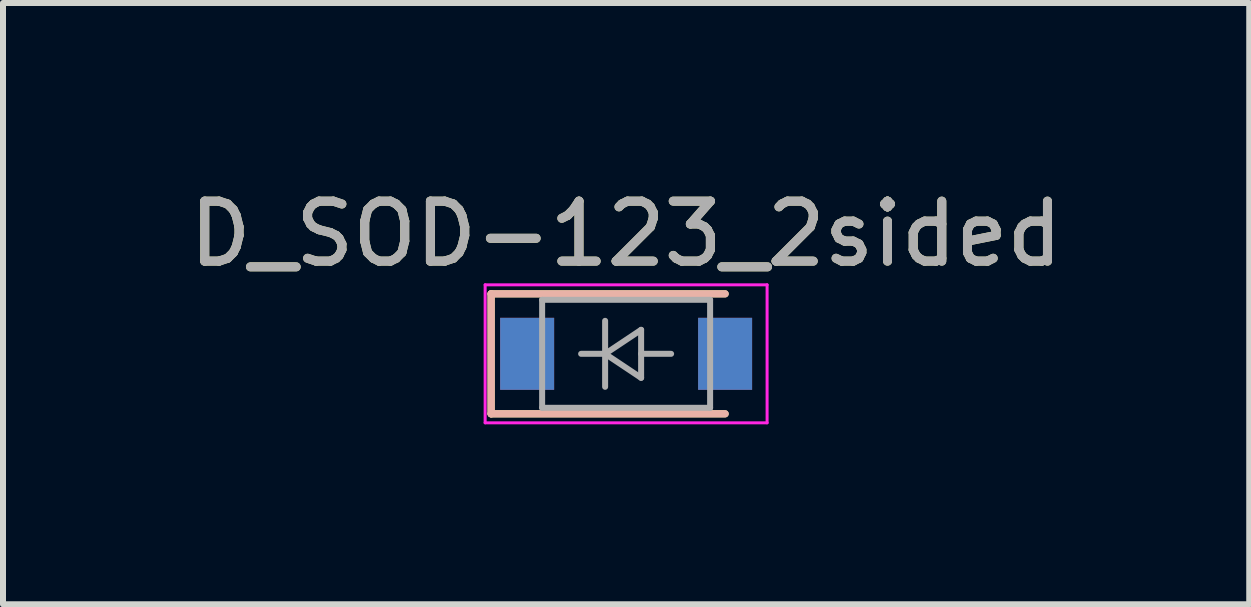
<source format=kicad_pcb>
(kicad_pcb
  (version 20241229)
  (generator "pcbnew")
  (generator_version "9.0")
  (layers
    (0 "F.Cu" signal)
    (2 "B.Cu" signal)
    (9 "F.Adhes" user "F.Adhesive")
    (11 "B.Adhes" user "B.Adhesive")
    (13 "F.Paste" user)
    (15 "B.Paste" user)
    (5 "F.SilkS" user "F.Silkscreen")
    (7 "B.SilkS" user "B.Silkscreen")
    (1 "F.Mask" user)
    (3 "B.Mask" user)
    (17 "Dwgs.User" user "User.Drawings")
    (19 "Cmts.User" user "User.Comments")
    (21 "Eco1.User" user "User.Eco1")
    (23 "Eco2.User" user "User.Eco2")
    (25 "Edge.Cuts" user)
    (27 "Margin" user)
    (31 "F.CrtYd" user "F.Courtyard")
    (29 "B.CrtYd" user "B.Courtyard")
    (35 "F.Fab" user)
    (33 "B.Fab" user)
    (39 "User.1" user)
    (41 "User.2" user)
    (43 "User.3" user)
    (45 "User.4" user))
  (footprint "D_SOD-123_2sided"
    (layer "F.Cu")
    (at 7.387 2.848)
    (property "Reference" "D_SOD-123_2sided" (at 0 -2 0) (layer "F.SilkS") (effects (font (size 1 1) (thickness 0.15))))
    (attr smd)
    (fp_line (start -2.25 -1) (end -2.25 1) (stroke (width 0.12) (type solid)) (layer "F.SilkS"))
    (fp_line (start -2.25 -1) (end 1.65 -1) (stroke (width 0.12) (type solid)) (layer "F.SilkS"))
    (fp_line (start -2.25 1) (end 1.65 1) (stroke (width 0.12) (type solid)) (layer "F.SilkS"))
    (fp_line (start -2.25 -1) (end -2.25 1) (stroke (width 0.12) (type solid)) (layer "B.SilkS"))
    (fp_line (start -2.25 -1) (end 1.65 -1) (stroke (width 0.12) (type solid)) (layer "B.SilkS"))
    (fp_line (start -2.25 1) (end 1.65 1) (stroke (width 0.12) (type solid)) (layer "B.SilkS"))
    (fp_line (start -2.35 -1.15) (end -2.35 1.15) (stroke (width 0.05) (type solid)) (layer "F.CrtYd"))
    (fp_line (start -2.35 -1.15) (end 2.35 -1.15) (stroke (width 0.05) (type solid)) (layer "F.CrtYd"))
    (fp_line (start 2.35 -1.15) (end 2.35 1.15) (stroke (width 0.05) (type solid)) (layer "F.CrtYd"))
    (fp_line (start 2.35 1.15) (end -2.35 1.15) (stroke (width 0.05) (type solid)) (layer "F.CrtYd"))
    (fp_line (start -1.4 -0.9) (end 1.4 -0.9) (stroke (width 0.1) (type solid)) (layer "F.Fab"))
    (fp_line (start -1.4 0.9) (end -1.4 -0.9) (stroke (width 0.1) (type solid)) (layer "F.Fab"))
    (fp_line (start -0.75 0) (end -0.35 0) (stroke (width 0.1) (type solid)) (layer "F.Fab"))
    (fp_line (start -0.35 0) (end -0.35 -0.55) (stroke (width 0.1) (type solid)) (layer "F.Fab"))
    (fp_line (start -0.35 0) (end -0.35 0.55) (stroke (width 0.1) (type solid)) (layer "F.Fab"))
    (fp_line (start -0.35 0) (end 0.25 -0.4) (stroke (width 0.1) (type solid)) (layer "F.Fab"))
    (fp_line (start 0.25 -0.4) (end 0.25 0.4) (stroke (width 0.1) (type solid)) (layer "F.Fab"))
    (fp_line (start 0.25 0) (end 0.75 0) (stroke (width 0.1) (type solid)) (layer "F.Fab"))
    (fp_line (start 0.25 0.4) (end -0.35 0) (stroke (width 0.1) (type solid)) (layer "F.Fab"))
    (fp_line (start 1.4 -0.9) (end 1.4 0.9) (stroke (width 0.1) (type solid)) (layer "F.Fab"))
    (fp_line (start 1.4 0.9) (end -1.4 0.9) (stroke (width 0.1) (type solid)) (layer "F.Fab"))
    (fp_text user "${REFERENCE}" (at 0 -2 0) (layer "F.Fab") (effects (font (size 1 1) (thickness 0.15))))
    (pad "1" smd rect (at -1.65 0) (size 0.9 1.2) (layers "F.Cu" "F.Mask" "F.Paste"))
    (pad "1" smd rect (at -1.65 0) (size 0.9 1.2) (layers "B.Cu" "B.Mask" "B.Paste"))
    (pad "2" smd rect (at 1.65 0) (size 0.9 1.2) (layers "F.Cu" "F.Mask" "F.Paste"))
    (pad "2" smd rect (at 1.65 0) (size 0.9 1.2) (layers "B.Cu" "B.Mask" "B.Paste")))
  (gr_rect
    (start -3 -3)
    (end 17.774 7.023)
    (stroke (width 0.1) (type default))
    (fill no)
    (layer "Edge.Cuts")))
</source>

****************************************

* _What to work on_: Counting only lines that contain the string "Courtyard", say how many appear in the listing above, with the number as the entire reply.

* _Output below_: 2